For simple dict merges, Python's built-in {**a, **b} is faster. It's implemented in C and highly optimized.

Deep Merge

Implementation Time (5000 iterations)
Rust deep_merge_dicts 62.47 ms
Python recursive 50.88 ms

LangGraph State Update

State update with message appending (100 existing messages).

Metric Value
Iterations 5,000
Total Time 7.15 ms
Per Update 1.43 μs

Caching

LLM Cache Effectiveness

Simulated LLM calls with 90% cache hit rate.

Metric Value
Without Cache 108.48 ms
With Cache 11.09 ms
Speedup 9.78x
Cache Hits 90
Cache Misses 10

Raw Cache Lookup Performance

Metric Value
Iterations 100,000
Total Time 137.90 ms
Per Lookup 1.38 μs

@cached Decorator Performance

Metric Value
Iterations 10,000
Uncached Time 44.37 ms
Cached Time 27.30 ms
Speedup 1.63x
Cache Overhead 2.73 μs/call

Channel Operations

Benchmarking RustLastValue channel update operations.

Metric Value
Iterations 100,000
Rust Total Time 31.73 ms
Python Total Time 5.12 ms
Rust Per Operation 317.29 ns
Python Per Operation 51.17 ns

Channel Operations

Python wins for individual channel operations due to PyO3 boundary overhead. The benefit comes from batch operations and avoiding repeated crossings.

Profiler Overhead

Metric Value
Iterations 10,000
Without Profiling 28.11 ms
With Profiling 44.28 ms
Overhead 16.17 ms (57.5%)
Per Operation 1.62 μs

Running Benchmarks

Generate Full Report

uv run python scripts/generate_benchmark_report.py

This updates BENCHMARK.md with current results.

Individual Benchmarks

# Rust's key advantages
uv run python scripts/benchmark_rust_strengths.py

# Complex data structure tests
uv run python scripts/benchmark_complex_structures.py

# All features
uv run python scripts/benchmark_all_features.py

# Channel operations
uv run python scripts/benchmark_rust_channels.py

Rust Benchmarks (Criterion)

cargo bench

Benchmark Environment

Results generated on:

Property Value
Python Version 3.12.3
Platform Linux 6.14.0
Machine x86_64

Results may vary on different hardware. Run benchmarks on your target environment for accurate measurements.

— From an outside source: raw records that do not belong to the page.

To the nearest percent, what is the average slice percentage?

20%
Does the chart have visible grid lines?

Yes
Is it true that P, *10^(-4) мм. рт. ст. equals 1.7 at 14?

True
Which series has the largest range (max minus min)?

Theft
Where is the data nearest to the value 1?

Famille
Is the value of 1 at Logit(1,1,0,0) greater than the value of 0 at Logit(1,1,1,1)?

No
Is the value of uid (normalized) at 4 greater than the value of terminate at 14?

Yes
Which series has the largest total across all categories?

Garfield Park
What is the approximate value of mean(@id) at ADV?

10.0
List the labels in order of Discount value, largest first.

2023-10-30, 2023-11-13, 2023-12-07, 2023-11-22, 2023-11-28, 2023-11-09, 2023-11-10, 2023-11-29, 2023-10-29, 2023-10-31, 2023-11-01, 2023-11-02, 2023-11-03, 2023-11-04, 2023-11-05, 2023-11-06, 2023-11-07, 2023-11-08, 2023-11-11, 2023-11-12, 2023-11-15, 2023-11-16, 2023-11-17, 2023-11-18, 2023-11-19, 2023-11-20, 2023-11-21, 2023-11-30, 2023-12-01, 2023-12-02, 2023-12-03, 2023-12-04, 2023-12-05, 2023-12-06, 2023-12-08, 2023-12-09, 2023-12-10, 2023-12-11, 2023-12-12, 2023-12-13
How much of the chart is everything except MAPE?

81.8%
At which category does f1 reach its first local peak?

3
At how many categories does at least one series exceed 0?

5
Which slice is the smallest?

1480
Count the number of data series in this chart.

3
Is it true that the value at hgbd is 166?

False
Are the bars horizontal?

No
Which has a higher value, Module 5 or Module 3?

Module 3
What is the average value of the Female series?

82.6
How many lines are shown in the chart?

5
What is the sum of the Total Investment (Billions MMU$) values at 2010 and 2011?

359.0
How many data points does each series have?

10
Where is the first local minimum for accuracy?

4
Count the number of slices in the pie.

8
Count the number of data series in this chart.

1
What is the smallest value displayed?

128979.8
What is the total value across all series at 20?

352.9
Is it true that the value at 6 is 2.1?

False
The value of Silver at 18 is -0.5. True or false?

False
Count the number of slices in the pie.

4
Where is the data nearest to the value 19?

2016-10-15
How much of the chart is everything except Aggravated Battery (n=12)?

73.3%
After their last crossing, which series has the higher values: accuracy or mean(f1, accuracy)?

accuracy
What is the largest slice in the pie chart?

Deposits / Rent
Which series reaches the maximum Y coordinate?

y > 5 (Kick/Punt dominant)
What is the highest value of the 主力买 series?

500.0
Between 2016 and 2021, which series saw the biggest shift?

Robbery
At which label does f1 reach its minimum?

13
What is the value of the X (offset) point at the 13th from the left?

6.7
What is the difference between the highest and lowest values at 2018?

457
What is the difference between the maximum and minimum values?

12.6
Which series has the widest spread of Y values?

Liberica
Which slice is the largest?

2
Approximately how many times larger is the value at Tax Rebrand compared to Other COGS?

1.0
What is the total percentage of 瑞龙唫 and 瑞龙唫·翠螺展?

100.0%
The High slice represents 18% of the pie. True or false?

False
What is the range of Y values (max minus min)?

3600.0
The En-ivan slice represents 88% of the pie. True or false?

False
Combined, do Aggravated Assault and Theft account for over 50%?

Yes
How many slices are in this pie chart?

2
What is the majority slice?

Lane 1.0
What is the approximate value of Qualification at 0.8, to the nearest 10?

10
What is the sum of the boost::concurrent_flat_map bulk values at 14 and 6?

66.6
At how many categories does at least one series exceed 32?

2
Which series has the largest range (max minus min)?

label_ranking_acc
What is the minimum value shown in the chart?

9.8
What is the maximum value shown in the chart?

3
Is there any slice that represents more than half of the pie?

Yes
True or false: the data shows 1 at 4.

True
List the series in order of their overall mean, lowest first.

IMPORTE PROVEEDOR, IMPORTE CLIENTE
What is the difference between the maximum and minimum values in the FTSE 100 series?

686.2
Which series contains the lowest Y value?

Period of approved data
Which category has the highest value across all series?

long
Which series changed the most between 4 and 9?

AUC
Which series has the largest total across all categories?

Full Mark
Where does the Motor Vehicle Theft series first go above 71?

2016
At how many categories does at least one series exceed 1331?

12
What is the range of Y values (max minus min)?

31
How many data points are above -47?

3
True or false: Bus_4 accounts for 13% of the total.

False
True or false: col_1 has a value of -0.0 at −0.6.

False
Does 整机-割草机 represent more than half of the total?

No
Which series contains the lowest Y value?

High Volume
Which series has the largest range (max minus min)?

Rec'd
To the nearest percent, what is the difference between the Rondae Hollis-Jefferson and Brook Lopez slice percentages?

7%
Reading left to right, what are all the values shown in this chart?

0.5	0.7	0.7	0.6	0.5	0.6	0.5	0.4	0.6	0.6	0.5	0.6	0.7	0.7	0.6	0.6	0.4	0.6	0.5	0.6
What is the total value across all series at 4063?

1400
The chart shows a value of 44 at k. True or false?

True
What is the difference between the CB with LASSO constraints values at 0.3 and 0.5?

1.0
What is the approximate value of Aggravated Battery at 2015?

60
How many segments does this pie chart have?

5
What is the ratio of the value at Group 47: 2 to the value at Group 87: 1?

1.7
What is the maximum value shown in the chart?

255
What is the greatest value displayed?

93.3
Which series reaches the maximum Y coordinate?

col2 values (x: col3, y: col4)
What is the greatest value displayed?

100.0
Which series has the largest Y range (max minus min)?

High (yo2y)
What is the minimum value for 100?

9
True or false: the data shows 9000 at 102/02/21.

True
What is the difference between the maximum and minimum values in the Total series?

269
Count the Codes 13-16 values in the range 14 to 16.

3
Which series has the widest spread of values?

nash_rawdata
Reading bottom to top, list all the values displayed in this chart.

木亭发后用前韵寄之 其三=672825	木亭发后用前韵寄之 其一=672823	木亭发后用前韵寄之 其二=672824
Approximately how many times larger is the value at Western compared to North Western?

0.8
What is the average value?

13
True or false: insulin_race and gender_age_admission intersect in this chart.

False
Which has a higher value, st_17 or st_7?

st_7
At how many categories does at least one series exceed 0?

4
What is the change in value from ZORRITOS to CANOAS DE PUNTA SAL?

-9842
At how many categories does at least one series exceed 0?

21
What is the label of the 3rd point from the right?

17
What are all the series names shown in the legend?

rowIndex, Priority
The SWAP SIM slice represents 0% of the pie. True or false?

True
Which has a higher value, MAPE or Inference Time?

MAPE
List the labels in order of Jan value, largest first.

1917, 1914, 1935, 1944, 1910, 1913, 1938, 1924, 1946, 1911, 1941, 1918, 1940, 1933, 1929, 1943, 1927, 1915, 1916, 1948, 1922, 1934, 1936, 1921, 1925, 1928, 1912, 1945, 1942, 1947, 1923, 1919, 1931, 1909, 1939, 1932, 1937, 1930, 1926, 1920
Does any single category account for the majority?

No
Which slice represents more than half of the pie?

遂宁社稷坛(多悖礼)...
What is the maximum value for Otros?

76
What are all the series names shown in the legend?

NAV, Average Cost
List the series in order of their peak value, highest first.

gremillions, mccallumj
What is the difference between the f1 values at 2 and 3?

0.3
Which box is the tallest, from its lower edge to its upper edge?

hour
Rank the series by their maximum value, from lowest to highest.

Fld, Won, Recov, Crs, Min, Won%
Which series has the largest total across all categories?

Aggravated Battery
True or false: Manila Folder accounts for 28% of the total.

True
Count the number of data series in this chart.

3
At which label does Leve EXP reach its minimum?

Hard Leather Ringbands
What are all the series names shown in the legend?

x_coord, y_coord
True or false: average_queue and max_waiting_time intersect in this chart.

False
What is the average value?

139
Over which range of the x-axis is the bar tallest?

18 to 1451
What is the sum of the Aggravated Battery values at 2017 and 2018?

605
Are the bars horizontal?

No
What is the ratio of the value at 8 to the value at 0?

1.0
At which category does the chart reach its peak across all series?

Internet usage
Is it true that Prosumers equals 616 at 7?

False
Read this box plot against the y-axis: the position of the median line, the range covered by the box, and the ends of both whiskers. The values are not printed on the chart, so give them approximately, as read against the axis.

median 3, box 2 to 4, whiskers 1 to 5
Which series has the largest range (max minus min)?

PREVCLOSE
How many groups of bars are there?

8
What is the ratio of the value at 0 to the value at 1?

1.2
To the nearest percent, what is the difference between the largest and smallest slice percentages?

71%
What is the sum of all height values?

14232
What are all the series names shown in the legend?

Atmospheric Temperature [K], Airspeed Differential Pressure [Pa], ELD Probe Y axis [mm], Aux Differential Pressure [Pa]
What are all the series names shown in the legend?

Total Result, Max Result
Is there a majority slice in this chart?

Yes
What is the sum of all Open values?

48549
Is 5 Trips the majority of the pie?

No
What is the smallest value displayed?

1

When to Use Fast-LangGraph

Based on benchmarks:

Use Rust Components For

Scenario Expected Speedup
Large state (>10KB) 100x+ for checkpoints
Many graph steps (100+) 10-50x for state updates
Repeated LLM prompts 10x with caching
Production workloads 2-3x overall

Stick with Python For

Scenario Reason
Simple dict merges Python's C implementation is faster
Single operations PyO3 boundary overhead dominates
Prototyping Simpler debugging

Interpreting Results

Variability

  • Run benchmarks multiple times for reliable results
  • First run may be slower (warm-up effects)
  • I/O operations (SQLite) have high variance

Real-World Impact

Synthetic benchmarks show maximum potential. Real-world improvement depends on:

  1. Workload characteristics - State size, operation frequency
  2. Bottleneck distribution - Where time is actually spent
  3. LLM call ratio - I/O-bound vs compute-bound

Use GraphProfiler to measure actual impact in your application.